***** INPUT

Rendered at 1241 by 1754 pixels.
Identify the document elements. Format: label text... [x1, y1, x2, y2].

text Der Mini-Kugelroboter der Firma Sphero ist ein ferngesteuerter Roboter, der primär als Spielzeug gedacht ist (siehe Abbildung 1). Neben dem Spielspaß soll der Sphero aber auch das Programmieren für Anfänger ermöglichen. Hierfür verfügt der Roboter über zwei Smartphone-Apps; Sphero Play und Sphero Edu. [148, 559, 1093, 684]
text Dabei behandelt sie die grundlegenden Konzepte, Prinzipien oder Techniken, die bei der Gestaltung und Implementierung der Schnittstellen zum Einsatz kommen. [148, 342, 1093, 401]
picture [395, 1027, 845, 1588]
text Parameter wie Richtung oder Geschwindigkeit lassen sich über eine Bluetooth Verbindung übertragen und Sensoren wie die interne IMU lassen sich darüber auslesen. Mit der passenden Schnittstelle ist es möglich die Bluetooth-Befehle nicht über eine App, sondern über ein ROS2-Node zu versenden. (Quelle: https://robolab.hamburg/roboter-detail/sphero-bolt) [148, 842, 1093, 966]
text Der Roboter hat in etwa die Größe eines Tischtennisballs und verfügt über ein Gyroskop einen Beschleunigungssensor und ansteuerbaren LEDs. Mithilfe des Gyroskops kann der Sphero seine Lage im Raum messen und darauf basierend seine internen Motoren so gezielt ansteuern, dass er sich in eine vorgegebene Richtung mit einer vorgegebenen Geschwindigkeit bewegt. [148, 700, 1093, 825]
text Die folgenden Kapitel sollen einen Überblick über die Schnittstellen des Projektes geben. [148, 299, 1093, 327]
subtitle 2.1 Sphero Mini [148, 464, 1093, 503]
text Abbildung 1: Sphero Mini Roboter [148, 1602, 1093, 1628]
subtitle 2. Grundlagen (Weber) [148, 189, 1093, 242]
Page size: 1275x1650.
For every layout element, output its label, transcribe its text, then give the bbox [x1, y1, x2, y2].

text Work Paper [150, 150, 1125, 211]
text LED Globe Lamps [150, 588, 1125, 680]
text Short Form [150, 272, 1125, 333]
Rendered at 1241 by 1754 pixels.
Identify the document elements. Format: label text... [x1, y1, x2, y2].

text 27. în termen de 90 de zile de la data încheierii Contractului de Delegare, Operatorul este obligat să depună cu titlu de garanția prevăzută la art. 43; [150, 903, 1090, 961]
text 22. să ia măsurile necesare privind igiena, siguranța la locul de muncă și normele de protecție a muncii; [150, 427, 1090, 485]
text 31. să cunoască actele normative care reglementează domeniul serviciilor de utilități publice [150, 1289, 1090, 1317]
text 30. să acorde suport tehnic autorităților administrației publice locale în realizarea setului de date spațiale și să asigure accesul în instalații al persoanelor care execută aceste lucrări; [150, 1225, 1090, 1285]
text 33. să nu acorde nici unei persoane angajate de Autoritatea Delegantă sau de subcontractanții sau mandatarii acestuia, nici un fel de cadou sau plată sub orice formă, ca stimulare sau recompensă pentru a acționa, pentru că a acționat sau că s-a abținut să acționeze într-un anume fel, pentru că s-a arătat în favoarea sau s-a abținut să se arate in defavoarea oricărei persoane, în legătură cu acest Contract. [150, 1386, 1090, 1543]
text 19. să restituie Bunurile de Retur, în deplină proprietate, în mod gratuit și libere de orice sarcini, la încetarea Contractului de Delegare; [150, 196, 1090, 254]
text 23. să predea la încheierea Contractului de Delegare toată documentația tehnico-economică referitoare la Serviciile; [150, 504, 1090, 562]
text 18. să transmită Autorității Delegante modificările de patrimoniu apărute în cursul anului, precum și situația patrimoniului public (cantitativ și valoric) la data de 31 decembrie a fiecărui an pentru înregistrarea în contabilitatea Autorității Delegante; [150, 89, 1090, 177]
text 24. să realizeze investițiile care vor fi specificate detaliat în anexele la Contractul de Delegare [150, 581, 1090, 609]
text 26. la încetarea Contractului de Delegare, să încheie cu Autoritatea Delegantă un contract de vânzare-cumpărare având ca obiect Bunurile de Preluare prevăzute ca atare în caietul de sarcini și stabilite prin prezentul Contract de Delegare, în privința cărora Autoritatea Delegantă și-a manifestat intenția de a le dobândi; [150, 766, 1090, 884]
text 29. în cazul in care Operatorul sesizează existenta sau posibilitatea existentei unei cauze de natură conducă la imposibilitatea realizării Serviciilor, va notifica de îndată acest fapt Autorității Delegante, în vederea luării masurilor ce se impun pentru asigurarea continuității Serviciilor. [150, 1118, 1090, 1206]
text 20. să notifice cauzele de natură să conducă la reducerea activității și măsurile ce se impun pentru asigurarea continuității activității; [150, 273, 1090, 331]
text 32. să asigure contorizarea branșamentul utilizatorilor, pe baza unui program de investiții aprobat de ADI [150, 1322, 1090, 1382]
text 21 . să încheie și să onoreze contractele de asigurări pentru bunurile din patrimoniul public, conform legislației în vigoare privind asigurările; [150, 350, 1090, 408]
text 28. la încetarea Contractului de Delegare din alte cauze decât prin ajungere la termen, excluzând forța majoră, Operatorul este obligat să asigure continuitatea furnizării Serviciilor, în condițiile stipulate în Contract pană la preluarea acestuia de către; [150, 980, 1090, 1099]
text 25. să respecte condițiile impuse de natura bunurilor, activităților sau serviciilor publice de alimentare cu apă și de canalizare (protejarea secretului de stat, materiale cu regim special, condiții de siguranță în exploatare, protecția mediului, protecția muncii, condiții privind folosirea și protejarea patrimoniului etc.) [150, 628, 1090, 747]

**********

• _WHAT IS EXPECTED_:
Restate all the material exactly, word for word.

• _YOUR RESPONSE_:
Rendered at 1241 by 1754 pixels.
Identify the document elements. Format: label text... [x1, y1, x2, y2].

text Der Mini-Kugelroboter der Firma Sphero ist ein ferngesteuerter Roboter, der primär als Spielzeug gedacht ist (siehe Abbildung 1). Neben dem Spielspaß soll der Sphero aber auch das Programmieren für Anfänger ermöglichen. Hierfür verfügt der Roboter über zwei Smartphone-Apps; Sphero Play und Sphero Edu. [148, 559, 1093, 684]
text Dabei behandelt sie die grundlegenden Konzepte, Prinzipien oder Techniken, die bei der Gestaltung und Implementierung der Schnittstellen zum Einsatz kommen. [148, 342, 1093, 401]
picture [395, 1027, 845, 1588]
text Parameter wie Richtung oder Geschwindigkeit lassen sich über eine Bluetooth Verbindung übertragen und Sensoren wie die interne IMU lassen sich darüber auslesen. Mit der passenden Schnittstelle ist es möglich die Bluetooth-Befehle nicht über eine App, sondern über ein ROS2-Node zu versenden. (Quelle: https://robolab.hamburg/roboter-detail/sphero-bolt) [148, 842, 1093, 966]
text Der Roboter hat in etwa die Größe eines Tischtennisballs und verfügt über ein Gyroskop einen Beschleunigungssensor und ansteuerbaren LEDs. Mithilfe des Gyroskops kann der Sphero seine Lage im Raum messen und darauf basierend seine internen Motoren so gezielt ansteuern, dass er sich in eine vorgegebene Richtung mit einer vorgegebenen Geschwindigkeit bewegt. [148, 700, 1093, 825]
text Die folgenden Kapitel sollen einen Überblick über die Schnittstellen des Projektes geben. [148, 299, 1093, 327]
subtitle 2.1 Sphero Mini [148, 464, 1093, 503]
text Abbildung 1: Sphero Mini Roboter [148, 1602, 1093, 1628]
subtitle 2. Grundlagen (Weber) [148, 189, 1093, 242]
Page size: 1275x1650.
For every layout element, output its label, transcribe its text, then give the bbox [x1, y1, x2, y2].

text Work Paper [150, 150, 1125, 211]
text LED Globe Lamps [150, 588, 1125, 680]
text Short Form [150, 272, 1125, 333]
Rendered at 1241 by 1754 pixels.
Identify the document elements. Format: label text... [x1, y1, x2, y2].

text 27. în termen de 90 de zile de la data încheierii Contractului de Delegare, Operatorul este obligat să depună cu titlu de garanția prevăzută la art. 43; [150, 903, 1090, 961]
text 22. să ia măsurile necesare privind igiena, siguranța la locul de muncă și normele de protecție a muncii; [150, 427, 1090, 485]
text 31. să cunoască actele normative care reglementează domeniul serviciilor de utilități publice [150, 1289, 1090, 1317]
text 30. să acorde suport tehnic autorităților administrației publice locale în realizarea setului de date spațiale și să asigure accesul în instalații al persoanelor care execută aceste lucrări; [150, 1225, 1090, 1285]
text 33. să nu acorde nici unei persoane angajate de Autoritatea Delegantă sau de subcontractanții sau mandatarii acestuia, nici un fel de cadou sau plată sub orice formă, ca stimulare sau recompensă pentru a acționa, pentru că a acționat sau că s-a abținut să acționeze într-un anume fel, pentru că s-a arătat în favoarea sau s-a abținut să se arate in defavoarea oricărei persoane, în legătură cu acest Contract. [150, 1386, 1090, 1543]
text 19. să restituie Bunurile de Retur, în deplină proprietate, în mod gratuit și libere de orice sarcini, la încetarea Contractului de Delegare; [150, 196, 1090, 254]
text 23. să predea la încheierea Contractului de Delegare toată documentația tehnico-economică referitoare la Serviciile; [150, 504, 1090, 562]
text 18. să transmită Autorității Delegante modificările de patrimoniu apărute în cursul anului, precum și situația patrimoniului public (cantitativ și valoric) la data de 31 decembrie a fiecărui an pentru înregistrarea în contabilitatea Autorității Delegante; [150, 89, 1090, 177]
text 24. să realizeze investițiile care vor fi specificate detaliat în anexele la Contractul de Delegare [150, 581, 1090, 609]
text 26. la încetarea Contractului de Delegare, să încheie cu Autoritatea Delegantă un contract de vânzare-cumpărare având ca obiect Bunurile de Preluare prevăzute ca atare în caietul de sarcini și stabilite prin prezentul Contract de Delegare, în privința cărora Autoritatea Delegantă și-a manifestat intenția de a le dobândi; [150, 766, 1090, 884]
text 29. în cazul in care Operatorul sesizează existenta sau posibilitatea existentei unei cauze de natură conducă la imposibilitatea realizării Serviciilor, va notifica de îndată acest fapt Autorității Delegante, în vederea luării masurilor ce se impun pentru asigurarea continuității Serviciilor. [150, 1118, 1090, 1206]
text 20. să notifice cauzele de natură să conducă la reducerea activității și măsurile ce se impun pentru asigurarea continuității activității; [150, 273, 1090, 331]
text 32. să asigure contorizarea branșamentul utilizatorilor, pe baza unui program de investiții aprobat de ADI [150, 1322, 1090, 1382]
text 21 . să încheie și să onoreze contractele de asigurări pentru bunurile din patrimoniul public, conform legislației în vigoare privind asigurările; [150, 350, 1090, 408]
text 28. la încetarea Contractului de Delegare din alte cauze decât prin ajungere la termen, excluzând forța majoră, Operatorul este obligat să asigure continuitatea furnizării Serviciilor, în condițiile stipulate în Contract pană la preluarea acestuia de către; [150, 980, 1090, 1099]
text 25. să respecte condițiile impuse de natura bunurilor, activităților sau serviciilor publice de alimentare cu apă și de canalizare (protejarea secretului de stat, materiale cu regim special, condiții de siguranță în exploatare, protecția mediului, protecția muncii, condiții privind folosirea și protejarea patrimoniului etc.) [150, 628, 1090, 747]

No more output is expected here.